When he was finished, he had something impressive, complete with sails and even tiny belaying pins stuck in the gunnels along the deck. I just never had the patience to do that kind of work.
I was looking at a couple of my guitars today and thinking about the craftsmanship that went into them. I admire anybody who can do that kind of work.
I am lucky enough to have THIS GUY living not far away from me, and he's one of the best luthiers in the world. He's done a lot of work on my guitars in the past (including one repair on my Martin that I didn't believe was possible) and I need to go visit him next week, if I can make it. My banjo, my fiddle and my Papoose all need some repairs.
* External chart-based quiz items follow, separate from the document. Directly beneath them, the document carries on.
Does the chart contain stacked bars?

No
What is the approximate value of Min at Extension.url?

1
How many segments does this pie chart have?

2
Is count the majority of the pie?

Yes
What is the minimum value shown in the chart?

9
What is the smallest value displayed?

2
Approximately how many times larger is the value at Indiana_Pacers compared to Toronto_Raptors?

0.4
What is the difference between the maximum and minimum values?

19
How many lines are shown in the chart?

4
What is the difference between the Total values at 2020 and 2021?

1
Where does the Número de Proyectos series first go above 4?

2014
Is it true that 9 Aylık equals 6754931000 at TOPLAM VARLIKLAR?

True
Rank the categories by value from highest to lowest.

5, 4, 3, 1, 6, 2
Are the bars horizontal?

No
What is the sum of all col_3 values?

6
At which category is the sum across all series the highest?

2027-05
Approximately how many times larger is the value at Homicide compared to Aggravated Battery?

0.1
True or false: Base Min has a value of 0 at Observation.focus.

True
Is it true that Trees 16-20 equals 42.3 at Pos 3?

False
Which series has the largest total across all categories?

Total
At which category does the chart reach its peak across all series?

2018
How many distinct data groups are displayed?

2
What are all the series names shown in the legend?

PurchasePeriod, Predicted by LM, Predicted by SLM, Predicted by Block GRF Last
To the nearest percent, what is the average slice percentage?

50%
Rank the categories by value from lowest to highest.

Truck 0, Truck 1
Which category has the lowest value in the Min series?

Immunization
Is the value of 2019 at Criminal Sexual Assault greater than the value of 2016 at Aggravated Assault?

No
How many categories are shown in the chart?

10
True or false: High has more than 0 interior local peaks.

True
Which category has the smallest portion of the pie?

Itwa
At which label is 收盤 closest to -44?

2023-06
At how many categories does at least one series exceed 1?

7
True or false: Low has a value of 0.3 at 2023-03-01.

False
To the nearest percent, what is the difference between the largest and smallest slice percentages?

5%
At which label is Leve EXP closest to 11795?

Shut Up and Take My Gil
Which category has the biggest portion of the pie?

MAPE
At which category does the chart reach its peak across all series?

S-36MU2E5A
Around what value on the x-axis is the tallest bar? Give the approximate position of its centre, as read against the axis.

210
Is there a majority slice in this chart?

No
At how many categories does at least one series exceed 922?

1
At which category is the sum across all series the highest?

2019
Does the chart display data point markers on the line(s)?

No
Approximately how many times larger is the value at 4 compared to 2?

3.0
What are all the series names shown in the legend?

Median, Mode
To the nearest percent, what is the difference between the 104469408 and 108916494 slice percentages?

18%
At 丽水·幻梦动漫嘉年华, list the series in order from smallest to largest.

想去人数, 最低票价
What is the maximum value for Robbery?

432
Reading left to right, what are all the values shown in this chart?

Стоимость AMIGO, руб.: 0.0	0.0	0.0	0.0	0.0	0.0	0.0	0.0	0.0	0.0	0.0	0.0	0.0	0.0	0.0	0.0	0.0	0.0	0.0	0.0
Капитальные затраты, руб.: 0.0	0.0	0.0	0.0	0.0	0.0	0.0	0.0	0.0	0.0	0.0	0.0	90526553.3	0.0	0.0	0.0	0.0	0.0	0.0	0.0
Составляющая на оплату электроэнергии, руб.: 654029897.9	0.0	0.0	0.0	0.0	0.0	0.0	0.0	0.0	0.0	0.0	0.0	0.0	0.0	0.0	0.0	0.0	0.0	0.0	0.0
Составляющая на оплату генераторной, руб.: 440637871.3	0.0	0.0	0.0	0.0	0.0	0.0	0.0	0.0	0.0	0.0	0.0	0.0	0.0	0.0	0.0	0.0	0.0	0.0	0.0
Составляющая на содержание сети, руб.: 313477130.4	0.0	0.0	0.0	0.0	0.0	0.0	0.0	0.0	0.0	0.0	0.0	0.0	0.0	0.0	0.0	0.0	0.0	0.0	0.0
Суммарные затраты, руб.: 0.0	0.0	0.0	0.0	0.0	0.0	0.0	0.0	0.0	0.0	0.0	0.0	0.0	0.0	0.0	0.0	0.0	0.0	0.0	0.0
Randy is reasonable on his prices and he does excellent work. He's also doing something else that I think is great. The last time I was in his shop (Which is a WONDERFUL place---smells like fresh sawdust and old wood, with some varnish thrown in), I saw that he's training several apprentices to carry on his skill. That's in Bloomingdale, Georgia, by the way.
That's a good thing. I don't have the talent or the want-to to do that kind of work, but I'm all for others who do. And Randy is like a Jedi Master when it comes to guitars. He's built 'em from scratch for some very famous musicians.
I'm glad to know that his talent and skill won't vanish when he quits doing what he's been doing for a long, long time.